NEW YORK (GenomeWeb) – Researchers from the University of Michigan have found that a popular mathematical model for inferring species boundaries based on genetic data alone can lead to inflated species estimates that are five to 13 times higher than the true numbers. The findings, which the researchers believe could have wide-ranging implications for a number of fields, were released today in the Proceedings of the National Academy of Sciences.
The "species" classification is the fundamental unit for all evolutionary and ecological studies. The model, formally known as the multispecies coalescent model, is widely used amongst evolutionary biologists to quickly determine species boundaries without the painstaking process of comparing specimens in museum collections.
"It's been promoted as a way to speed up inventories of biodiversity by combining the automation of genomics with the statistical power of these models," Lacey Knowles, a professor in the UM Department of Ecology and Evolutionary Biology, curator of insects at the university's Museum of Zoology, and co-author on the paper, said in a statement.

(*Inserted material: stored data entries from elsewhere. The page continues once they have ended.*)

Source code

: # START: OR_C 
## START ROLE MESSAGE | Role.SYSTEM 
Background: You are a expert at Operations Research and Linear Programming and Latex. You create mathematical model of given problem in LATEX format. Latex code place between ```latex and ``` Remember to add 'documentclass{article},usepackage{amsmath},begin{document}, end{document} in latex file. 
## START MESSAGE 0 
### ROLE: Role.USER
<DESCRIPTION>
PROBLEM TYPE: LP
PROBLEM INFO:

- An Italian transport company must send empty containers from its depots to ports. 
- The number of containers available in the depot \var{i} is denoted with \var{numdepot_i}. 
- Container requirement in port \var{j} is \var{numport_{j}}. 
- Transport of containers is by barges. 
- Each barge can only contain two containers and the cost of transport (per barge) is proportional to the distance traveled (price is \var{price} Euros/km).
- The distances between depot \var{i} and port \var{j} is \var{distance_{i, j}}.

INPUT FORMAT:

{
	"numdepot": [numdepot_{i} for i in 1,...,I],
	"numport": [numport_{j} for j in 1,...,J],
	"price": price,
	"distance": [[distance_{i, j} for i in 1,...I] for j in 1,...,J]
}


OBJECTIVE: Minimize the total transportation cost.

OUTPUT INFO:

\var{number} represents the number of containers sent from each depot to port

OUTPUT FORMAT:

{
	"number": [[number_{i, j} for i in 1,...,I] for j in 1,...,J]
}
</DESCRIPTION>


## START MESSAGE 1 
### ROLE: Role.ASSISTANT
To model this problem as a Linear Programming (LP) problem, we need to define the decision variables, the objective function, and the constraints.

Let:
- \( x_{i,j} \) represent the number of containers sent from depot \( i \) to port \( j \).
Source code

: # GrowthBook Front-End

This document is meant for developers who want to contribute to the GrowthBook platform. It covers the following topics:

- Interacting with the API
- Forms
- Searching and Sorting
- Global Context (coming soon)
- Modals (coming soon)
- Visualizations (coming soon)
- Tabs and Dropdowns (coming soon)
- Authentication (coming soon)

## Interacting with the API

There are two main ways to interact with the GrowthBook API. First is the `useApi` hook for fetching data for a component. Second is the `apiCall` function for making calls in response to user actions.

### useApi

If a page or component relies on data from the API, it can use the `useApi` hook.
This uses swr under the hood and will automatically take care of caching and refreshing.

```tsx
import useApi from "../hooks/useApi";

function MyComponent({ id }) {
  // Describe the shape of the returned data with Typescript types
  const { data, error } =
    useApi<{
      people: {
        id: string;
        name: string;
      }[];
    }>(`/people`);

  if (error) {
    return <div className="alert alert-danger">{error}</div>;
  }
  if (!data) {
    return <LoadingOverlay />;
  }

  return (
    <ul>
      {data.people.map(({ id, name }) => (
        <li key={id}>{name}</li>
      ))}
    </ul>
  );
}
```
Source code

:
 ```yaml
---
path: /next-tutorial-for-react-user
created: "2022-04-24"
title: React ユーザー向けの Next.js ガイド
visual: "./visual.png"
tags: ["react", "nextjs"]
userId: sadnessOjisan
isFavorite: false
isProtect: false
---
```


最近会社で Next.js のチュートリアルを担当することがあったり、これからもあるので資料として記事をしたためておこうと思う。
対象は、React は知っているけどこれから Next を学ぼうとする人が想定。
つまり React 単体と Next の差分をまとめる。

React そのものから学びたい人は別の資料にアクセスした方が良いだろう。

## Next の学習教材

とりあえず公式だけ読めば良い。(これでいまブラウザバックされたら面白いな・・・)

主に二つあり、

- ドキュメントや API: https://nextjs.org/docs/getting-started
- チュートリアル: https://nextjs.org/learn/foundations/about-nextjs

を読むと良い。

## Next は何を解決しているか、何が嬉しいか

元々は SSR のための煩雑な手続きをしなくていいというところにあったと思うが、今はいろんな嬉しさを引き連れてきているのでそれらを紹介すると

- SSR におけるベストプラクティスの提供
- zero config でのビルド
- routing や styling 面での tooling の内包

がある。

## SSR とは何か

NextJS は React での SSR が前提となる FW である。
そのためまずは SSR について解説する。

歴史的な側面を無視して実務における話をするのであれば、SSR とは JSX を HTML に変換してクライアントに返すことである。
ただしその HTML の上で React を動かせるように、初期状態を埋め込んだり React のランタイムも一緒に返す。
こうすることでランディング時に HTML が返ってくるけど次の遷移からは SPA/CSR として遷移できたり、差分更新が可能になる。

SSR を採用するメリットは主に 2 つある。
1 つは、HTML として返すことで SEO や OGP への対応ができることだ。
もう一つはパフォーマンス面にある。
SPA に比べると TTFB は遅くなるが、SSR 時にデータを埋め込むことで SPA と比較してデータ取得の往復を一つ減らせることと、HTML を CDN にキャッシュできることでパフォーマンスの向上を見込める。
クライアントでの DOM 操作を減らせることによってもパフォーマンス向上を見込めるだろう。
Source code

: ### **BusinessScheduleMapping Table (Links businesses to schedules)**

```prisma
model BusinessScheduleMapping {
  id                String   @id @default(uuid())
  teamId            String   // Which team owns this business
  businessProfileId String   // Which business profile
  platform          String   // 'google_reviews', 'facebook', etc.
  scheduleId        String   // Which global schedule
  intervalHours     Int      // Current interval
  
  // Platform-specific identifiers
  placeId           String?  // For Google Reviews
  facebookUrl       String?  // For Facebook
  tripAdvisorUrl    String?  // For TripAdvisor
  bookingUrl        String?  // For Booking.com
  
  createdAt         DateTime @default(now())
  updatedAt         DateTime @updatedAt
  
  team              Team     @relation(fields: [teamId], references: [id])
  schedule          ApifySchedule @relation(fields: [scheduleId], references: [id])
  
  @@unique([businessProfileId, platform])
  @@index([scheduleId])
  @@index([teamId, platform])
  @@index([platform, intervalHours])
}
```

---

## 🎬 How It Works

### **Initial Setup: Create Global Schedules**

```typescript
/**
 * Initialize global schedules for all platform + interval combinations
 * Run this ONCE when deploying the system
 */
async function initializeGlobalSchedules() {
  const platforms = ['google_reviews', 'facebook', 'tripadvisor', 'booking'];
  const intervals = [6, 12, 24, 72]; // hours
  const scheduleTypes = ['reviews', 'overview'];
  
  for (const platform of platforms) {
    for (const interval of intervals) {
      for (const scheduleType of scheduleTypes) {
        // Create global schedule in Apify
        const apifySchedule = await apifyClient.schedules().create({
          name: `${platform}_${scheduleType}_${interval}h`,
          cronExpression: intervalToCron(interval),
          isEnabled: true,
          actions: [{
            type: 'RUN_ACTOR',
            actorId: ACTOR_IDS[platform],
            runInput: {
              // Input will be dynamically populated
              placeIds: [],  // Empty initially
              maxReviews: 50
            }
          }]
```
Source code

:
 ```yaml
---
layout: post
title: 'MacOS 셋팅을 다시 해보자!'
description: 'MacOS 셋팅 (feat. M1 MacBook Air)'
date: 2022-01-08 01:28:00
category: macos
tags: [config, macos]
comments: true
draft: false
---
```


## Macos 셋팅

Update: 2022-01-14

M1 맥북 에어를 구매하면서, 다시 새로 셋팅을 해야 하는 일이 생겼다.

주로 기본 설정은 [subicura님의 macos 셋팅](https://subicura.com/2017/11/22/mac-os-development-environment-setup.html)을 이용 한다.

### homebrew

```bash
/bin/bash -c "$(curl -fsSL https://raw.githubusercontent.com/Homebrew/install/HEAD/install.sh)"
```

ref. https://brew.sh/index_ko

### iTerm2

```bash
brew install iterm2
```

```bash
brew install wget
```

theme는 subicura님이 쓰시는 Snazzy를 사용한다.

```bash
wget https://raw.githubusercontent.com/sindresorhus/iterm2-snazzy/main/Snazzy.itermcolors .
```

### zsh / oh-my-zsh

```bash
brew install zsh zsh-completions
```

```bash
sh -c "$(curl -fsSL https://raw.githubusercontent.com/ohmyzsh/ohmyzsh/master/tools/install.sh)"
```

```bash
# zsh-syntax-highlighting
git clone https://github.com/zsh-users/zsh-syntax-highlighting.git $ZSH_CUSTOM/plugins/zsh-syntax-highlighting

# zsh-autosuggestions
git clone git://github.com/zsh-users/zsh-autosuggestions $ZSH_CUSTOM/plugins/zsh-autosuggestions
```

"Suddenly it seemed like there was a magic bullet. You just have to push a button and you get your species," Jeet Sukumaran, an assistant research scientist in the UM Department of Ecology and Evolutionary Biology and study co-author, said in a statement.
"The only problem is, this method is not doing what we think it is doing, resulting in an overestimate of species numbers," Knowles added.
In order to determine the accuracy of mathematical models, such as the multispecies coalescent model, Sukumaran and Knowles generated species trees using a protracted speciation model. "Here we use the protracted speciation model as a generative model that allows us to simulate speciation as an extended process rather than an event, with a lag between initial population isolation or divergence of a lineage from an ancestral species and its development into true species," the researchers wrote in the paper.
Then the researchers generated gene trees under the multispecies coalescent model, and aligned sequences on gene trees for each locus and calculated inference of species trees based on sequence data. Finally, the researchers compared the inferred versus actual number of species in each set of generated species trees.
After Knowles and Sukumaran finished their analysis they determined that the multispecies coalescent model diagnoses genetic structure within a population, not species. Consequently, the model isn't able to accurately make species estimates.
"The overinflation of species due to the misidentification of general genetic structure for species boundaries has profound implications for our understanding of the generation and dynamics of biodiversity, as any ecological or evolutionary study that rely on species as their fundamental units will be impacted, as well as the very existence of this biodiversity, as conservation planning is undermined due to isolated populations incorrectly being treated as distinct species," they wrote.
"Everyone knows that speciation is not an instantaneous process. But what no one has questioned, until now, is how ignoring that fact changes the story this model is telling us," Sukumaran said. "This paper places that issue front and center."
"The irony is that the more genomic data we collect, the less certain we are as to where the species boundaries lie," Knowles said. "Going forward, we are going to need to both improve our models and fall back on alternate — and maybe even more traditional — forms of data to be able to identify species in the age of big data."